Author(s): Nowak KL, Vinod KY, Hungund BL
Abstract Share this page
Abstract AIMS: The current study investigated the efficacy of CB1 receptor-targeted drugs on the development and expression of tolerance to alcohol (EtOH). METHODS: An EtOH-inhalation model was used to induce tolerance, as measured by EtOH-induced sedation and hypothermia after a 24 h withdrawal period. Two drug treatment procedures, (i) co-treatment with EtOH and (ii) acute drug administration following chronic EtOH treatment, were used to test the efficacy of CB1 receptor manipulations on EtOH tolerance. RESULTS: The effects of the CB1 receptor agonist CP-55,940 varied depending on paradigm and behavioural measure.

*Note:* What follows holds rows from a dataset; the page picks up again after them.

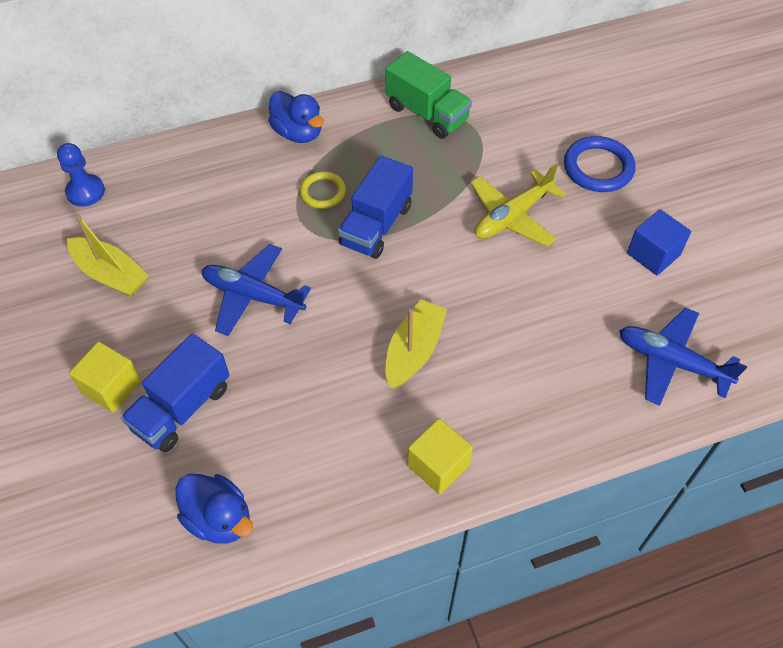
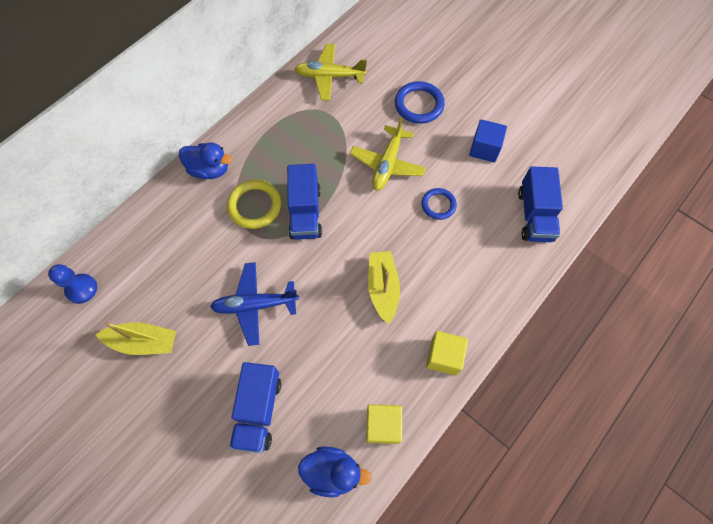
camera: 30 degrees left, 10 degrees up
(111, 387) = (200, 424): yellow cube -> yellow cube (383, 426)
(323, 192) = (255, 206): yellow ring -> yellow ring, size x1.55
(427, 113) = (288, 115): green truck -> none
(504, 92) = (329, 77): none -> yellow plane
(547, 291) = (438, 205): none -> blue ring
(671, 362) = (534, 215): blue plane -> blue truck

Chronic CP-55,940 co-treatment blocked tolerance to EtOH-induced hypothermia but not to the sedative effect (sleep time) in EtOH-exposed mice. However, chronic CP-55,940 administration alone resulted in tolerance to the sedative effect of a challenge dose of EtOH in control mice. Acute CP-55,940 administration after chronic alcoholization blocked the development of tolerance to EtOH-induced sedation compared to the EtOH alone exposed group, but induced tolerance to the hypothermic effects of EtOH in control mice. Chronic blockade of CB1 receptor function by SR141716A resulted in tolerance to both the sedative and hypothermic effects of EtOH in control mice, but had no effect on EtOH-exposed mice. CONCLUSIONS: The data support a role for the endocannabinoid (EC) system in EtOH tolerance/dependence and suggest that drugs targeted against EC system could be therapeutically useful in treating alcohol-related disorders.